Duloxetine was effective, safe, and well tolerated in the long-term treatment of major depression at a dose of 80 to 120 mg/day in this study.
抑郁症是一种慢性复发性疾病,指南推荐长期治疗。本临床试验评估了度洛西汀(一种5-羟色胺和去甲肾上腺素双重再摄取抑制剂)对符合《精神疾病诊断与统计手册》第四版(DSM-IV)标准的重度抑郁症患者的长期(1年)安全性和疗效。
这是一项开放标签、为期52周的多国门诊患者(年龄≥18岁)临床试验,患者接受度洛西汀治疗,剂量为80毫克/天(每日两次,每次40毫克)至120毫克/天(每日两次,每次60毫克),最长治疗1年。
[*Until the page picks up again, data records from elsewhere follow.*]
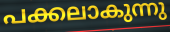
പക്കലാകുന്നു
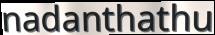
nadanthathu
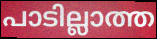
പാടില്ലാത്ത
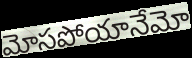
మోసపోయానేమో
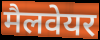
मैलवेयर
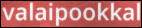
valaipookkal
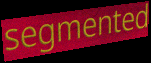
segmented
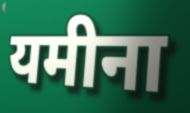
यमीना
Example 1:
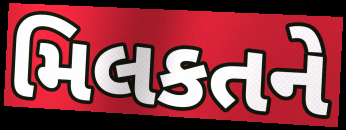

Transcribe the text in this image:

મિલકતને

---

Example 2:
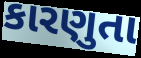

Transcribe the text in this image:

કારણુતા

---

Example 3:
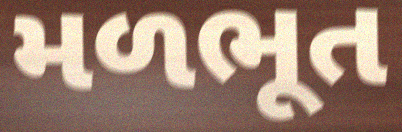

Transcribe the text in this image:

મળભૂત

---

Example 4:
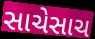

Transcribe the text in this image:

સાચેસાચ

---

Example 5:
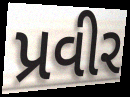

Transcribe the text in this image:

પ્રવીર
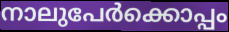
നാലുപേർക്കൊപ്പം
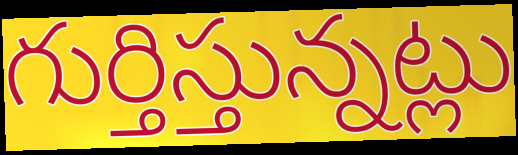
గుర్తిస్తున్నట్లు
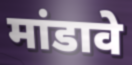
मांडावे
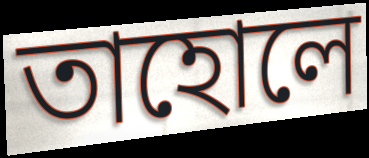
তাহোলে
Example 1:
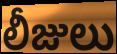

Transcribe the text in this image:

లీజులు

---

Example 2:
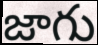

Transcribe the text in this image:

జాగు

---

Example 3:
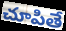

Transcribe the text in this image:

చూపితే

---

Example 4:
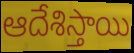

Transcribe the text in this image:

ఆదేశిస్తాయి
共有1279例患者有基线后数据。其中,520例患者接受度洛西汀治疗至少360天,总暴露时间约为808患者年。临床总体印象-疾病严重程度量表(CGI-S)评分、17项汉密尔顿抑郁量表总分及各因子分、贝克抑郁量表-II评分、希恩残疾量表评分的平均变化,以及患者总体印象-改善量表(PGI-I)评分在所有评估时间均显示出高度显著(p<.001)的改善。第1周时CGI-S和PGI-I评分改善的估计概率分别为40.4%和59.2%,第2周时分别为70.0%和78.3%。第6周、28周和52周时缓解的估计概率分别为50.8%、75.6%和81.8%。不良事件导致218例患者(17.0%)停药。导致停药最常见的具体事件为恶心(1.5%)、嗜睡(1.4%)、呕吐(0.9%)、轻躁狂(0.8%)、妊娠(0.8%)、头晕(0.6%)、失眠(0.6%)和高血压(0.5%)。报告的发生率超过10%的治疗中出现的不良事件包括恶心、失眠、头痛、嗜睡、口干、头晕、便秘、出汗增加、焦虑、腹泻和疲劳。大多数事件发生在研究早期。在停药后首次出现或加重的事件中,只有头晕(8.3%)在超过5%的患者中出现。从基线到最后一次观察,站立位和仰卧位脉搏的平均变化小于2次/分钟。血压(<1.0毫米汞柱)、校正QT间期(<1毫秒)和体重(2.4千克[5.3磅])的平均变化无临床意义。各次访视的实验室分析结果不同,52周后的平均变化一般接近零。治疗期间任何时间实验室值高于或低于正常范围的发生率较低。
在本研究中,度洛西汀以80至120毫克/天的剂量长期治疗重度抑郁症有效、安全且耐受性良好。